In Cottbus wurde am 8. Februar bei einem „Reichsbürger“ eine Razzia durchgeführt. Der 55-Jährige soll illegal mit Waffen (unter anderem Gewehre von 6mm bis 45mm, Schwerter, Armbrüste, Rambo-Messer) gehandelt haben. Die Waffen waren zwar nicht erlaubnispflichtig, aber der Beschuldigte hatte keine entsprechende Erlaubnis. (www.berliner-zeitung.de vom 8. Februar)

Die Polizei beschlagnahmte am Morgen des 20. März bei einem 57-jährigen „Reichsbürger“ in Fürstenberg, Ortsteil Tornow,  neun Waffen und Munition und sprach ein Waffenbesitzverbot aus. (www.rbb-online.de vom 20. März)

Niedersachsen

Die Polizei durchsuchte am 3. Februar die Wohnung eines „Reichsbürgers“  im Kreis Osnabrück und stellte dabei Waffen und Munition sicher.  Zuvor hatte der Kreis die Erlaubnis für den Mann aus Glansdorf zurückgezogen, dass dieser Waffen besitzen darf. (www.focus.de vom 5. Februar)

Nordrhein-Westfalen

Der 45-jährige „Reichsbürger“ Guido D., zugleich Mitglied der „Hells Angels“, wurde am 2. Februar in Kleve verhaftet.

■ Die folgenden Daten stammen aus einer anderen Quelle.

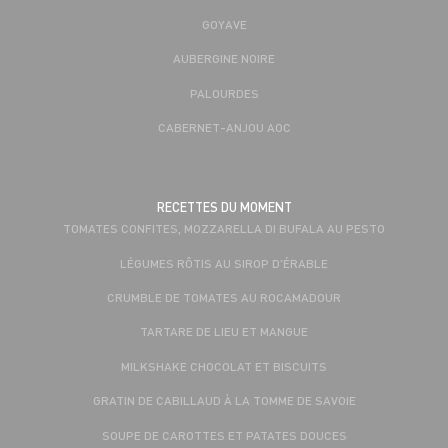
GOYAVE
AUBERGINE NOIRE
PALOURDES
CABERNET-ANJOU AOC
RECETTES DU MOMENT
TOMATES CONFITES, MOZZARELLA DI BUFALA AU PESTO
LÉGUMES RÔTIS AU SIROP D'ÉRABLE
CRUMBLE DE TOMATES AU ROCAMADOUR
TARTARE DE LIEU ET MANGUE
MILKSHAKE CHOCOLAT ET BISCUITS
GRATIN DE CABILLAUD À LA TOMME DE SAVOIE
SOUPE DE CAROTTES ET PATATES DOUCES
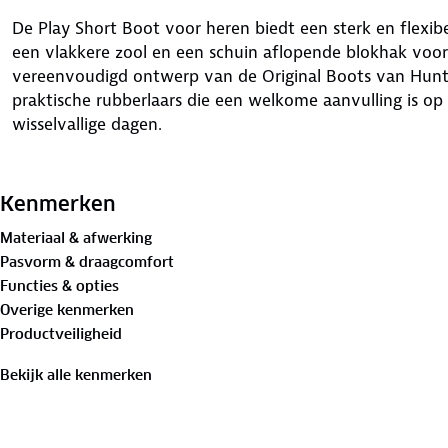
De Play Short Boot voor heren biedt een sterk en flexib
een vlakkere zool en een schuin aflopende blokhak voor
vereenvoudigd ontwerp van de Original Boots van Hunte
praktische rubberlaars die een welkome aanvulling is o
wisselvallige dagen.
Kenmerken
Materiaal & afwerking
Pasvorm & draagcomfort
Functies & opties
Overige kenmerken
Productveiligheid
Bekijk alle kenmerken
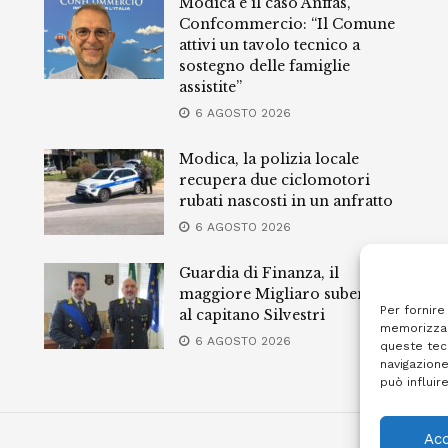
Modica e il caso Anffas,
Confcommercio: “Il Comune
attivi un tavolo tecnico a
sostegno delle famiglie
assistite”
6 AGOSTO 2026
Modica, la polizia locale
recupera due ciclomotori
rubati nascosti in un anfratto
6 AGOSTO 2026
Guardia di Finanza, il
maggiore Migliaro subentra
Per fornire
al capitano Silvestri
memorizzar
6 AGOSTO 2026
queste tec
navigazione
può influir
Acc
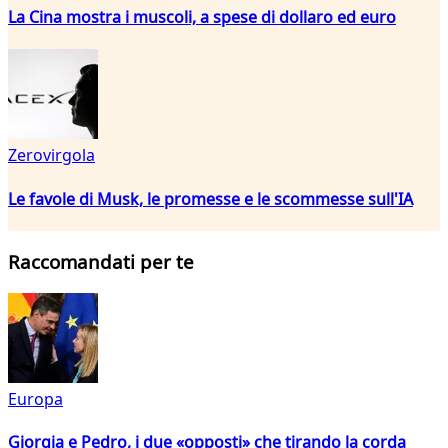
La Cina mostra i muscoli, a spese di dollaro ed euro
Zerovirgola
Le favole di Musk, le promesse e le scommesse sull'IA
Raccomandati per te
Europa
Giorgia e Pedro, i due «opposti» che tirando la corda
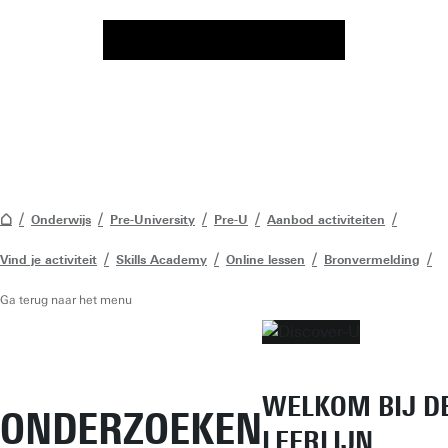
Onderwijs
Pre-University
Pre-U
Aanbod activiteiten
Vind je activiteit
Skills Academy
Online lessen
Bronvermelding
Ga terug naar het menu
WELKOM BIJ D
ONDERZOEKEN
LEERLIJN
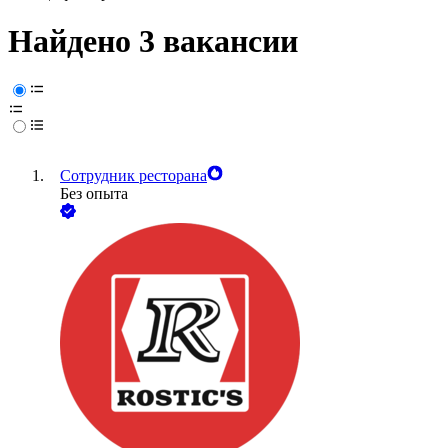
Найдено 3 вакансии
Сотрудник ресторана
Без опыта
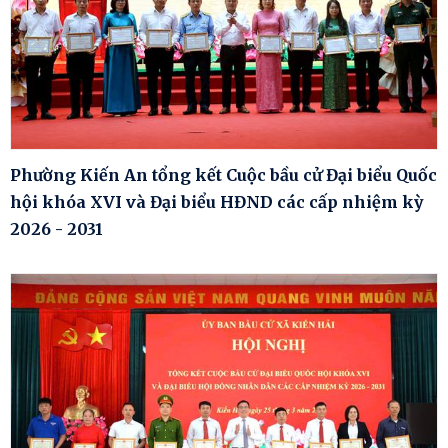
Phường Kiến An tổng kết Cuộc bầu cử Đại biểu Quốc
hội khóa XVI và Đại biểu HĐND các cấp nhiệm kỳ
2026 - 2031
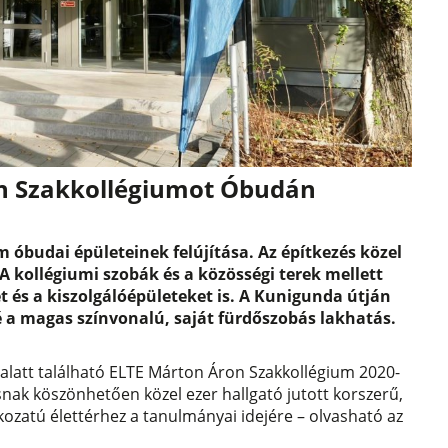
on Szakkollégiumot Óbudán
 óbudai épületeinek felújítása. Az építkezés közel
. A kollégiumi szobák és a közösségi terek mellett
t és a kiszolgálóépületeket is. A Kunigunda útján
 a magas színvonalú, saját fürdőszobás lakhatás.
m alatt található ELTE Márton Áron Szakkollégium 2020-
snak köszönhetően közel ezer hallgató jutott korszerű,
ozatú élettérhez a tanulmányai idejére – olvasható az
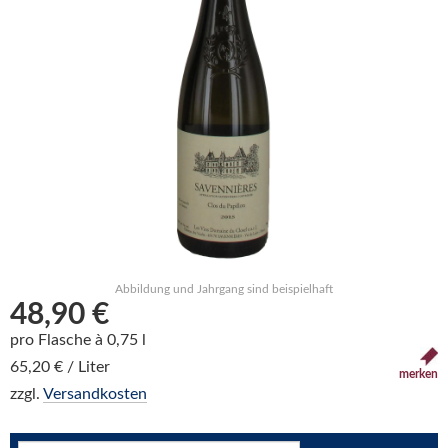
Abbildung und Jahrgang sind beispielhaft
48,90 €
pro Flasche à 0,75 l
65,20 € / Liter
merken
zzgl.
Versandkosten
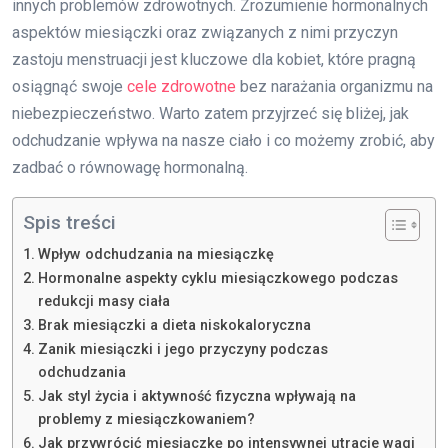
innych problemów zdrowotnych. Zrozumienie hormonalnych
aspektów miesiączki oraz związanych z nimi przyczyn
zastoju menstruacji jest kluczowe dla kobiet, które pragną
osiągnąć swoje
cele zdrowotne
bez narażania organizmu na
niebezpieczeństwo. Warto zatem przyjrzeć się bliżej, jak
odchudzanie wpływa na nasze ciało i co możemy zrobić, aby
zadbać o równowagę hormonalną.
Spis treści
Wpływ odchudzania na miesiączkę
Hormonalne aspekty cyklu miesiączkowego podczas
redukcji masy ciała
Brak miesiączki a dieta niskokaloryczna
Zanik miesiączki i jego przyczyny podczas
odchudzania
Jak styl życia i aktywność fizyczna wpływają na
problemy z miesiączkowaniem?
Jak przywrócić miesiączkę po intensywnej utracie wagi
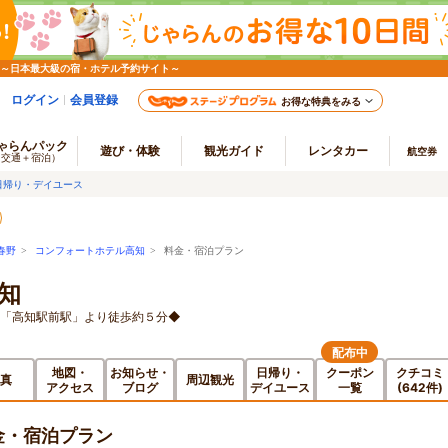
 ～日本最大級の宿・ホテル予約サイト～
ログイン
会員登録
お得な特典をみる
ゃらんパック
遊び・体験
観光ガイド
レンタカー
航空券
（交通＋宿泊）
日帰り・デイユース
春野
>
コンフォートホテル高知
> 料金・宿泊プラン
知
車「高知駅前駅」より徒歩約５分◆
配布中
地図・
お知らせ・
日帰り・
クーポン
クチコミ
真
周辺観光
アクセス
ブログ
デイユース
一覧
(642件)
金・宿泊プラン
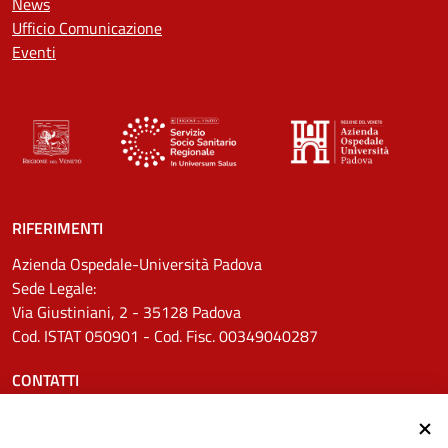
News
Ufficio Comunicazione
Eventi
RIFERIMENTI
Azienda Ospedale-Università Padova
Sede Legale:
Via Giustiniani, 2 - 35128 Padova
Cod. ISTAT 050901 - Cod. Fisc. 00349040287
CONTATTI
Tel.
0498211111
Email:
protocollo.aopd@aopd.veneto.it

Der Tätowierer hatte eine Pistole der Marke Heckler & Koch sowie ein Springmesser und Kokain im Wert des Straßenpreises von 100 000 Euro bei sich. (www.ikz-online.de vom 10. Februar)

Am Morgen des 8. März stürmte die Polizei ein Haus in Essener Stadtteil Dellwig und nahm einen 53-Jährigen und dessen 52-jährige Ehefrau fest. Ein Dobermann wurde erschossen. Drei Schusswaffen, darunter eine Schrotflinte, die griffbereit neben der Eingangstür lag, wurden sichergestellt. Das mit den „Reichsbürgern“ sympathisierende Paar wurde soll sich im Umfeld des Vereins für bioenergetisches Leben e.V. in Hünxe bewegen. In Hünxe wurden selbst gebaute Schussapparate, Schwarzpulver und Munition beschlagnahmt. (www.waz.de vom 8. März)

Bei zeitgleichen Hausdurchsuchungen bei „Reichsbürgern“, die einer Sportschießgemeinschaft angehören, in Krefeld, Gerfrath und Nettetal (Kreis Viersen) am 28. März wurden Waffen und Munition sichergestellt. (www1.wdr.de vom 28. März)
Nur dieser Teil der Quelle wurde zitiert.